Kluge is a book by professor of psychology Gary Marcus, about the imperfections and imperfect design of the human mind. Kluge or kludge is a computer programming term, meaning a Rube Goldberg device, an assemblage that executes its purpose in a strange and roundabout way.
The book deals with the imperfect and often counterintuitive way the human mind works, due to the way it was shaped by evolution.
One running theme is the contrast between older parts of the mind, which are good at things like making snap decisions in a hurry, and the newer, more deliberative parts, which are better at planning and thinking through, but work much more slowly.

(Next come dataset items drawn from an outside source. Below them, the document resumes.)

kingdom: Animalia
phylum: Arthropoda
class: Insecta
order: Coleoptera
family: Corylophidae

The final chapter, True Wisdom, argues that the imperfection of the mind is a powerful argument against Intelligent Design, and also includes a list of tips for overcoming these imperfections, or working around them:
- Consider alternative hypotheses: was that noise in the attic a ghost, or could it have been a rat?
- Reframe the question: do condoms fail 1% of the time, or do they work 99% of the time?

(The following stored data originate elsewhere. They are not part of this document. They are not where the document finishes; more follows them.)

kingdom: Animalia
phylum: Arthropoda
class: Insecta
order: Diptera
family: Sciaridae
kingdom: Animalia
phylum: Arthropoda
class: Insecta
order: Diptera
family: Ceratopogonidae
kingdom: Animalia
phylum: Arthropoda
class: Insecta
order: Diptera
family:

- Correlation does not entail causation
- Never forget the size of your sample: draw conclusions from large trends, not from a few anecdotes
- Anticipate your own impulsivity: if you can't resist getting up in the middle of the night for an unhealthy snack, make sure you don't buy any unhealthy snack foods.
- Make contingency plans: plan for specific situations, e.g., "if I see french fries, I won't have any" rather than merely make vague plans, e.g., "I will lose weight this year".
- Don't make important decisions when tired: when we are tired or stressed, the deliberative mind is at even more of a disadvantage than normal.
- Weigh benefits against costs: when deciding whether to buy a big-screen TV, consider what else you could do with the money.
- Imagine that your decisions may be spot-checked: we behave differently when we think we may be held accountable.
- Distance yourself: imagine how the decision you make today will feel in six months.
- Beware the vivid: we react strongly to vivid and lurid stories and events; make sure they're not leading you the wrong way.
- Pick your spots: no one can think everything through all the time, so try to be rational in those cases where it'll do the most good.
- Try to be rational: even reminding ourselves to think can help us do so.
He ends with a few recommendations on improving education, centering mostly on teaching children how to think, rather than learning facts. In the age of the Internet, it is easy to look up facts; it is much more important to be able to tell a good source of information from a bad one.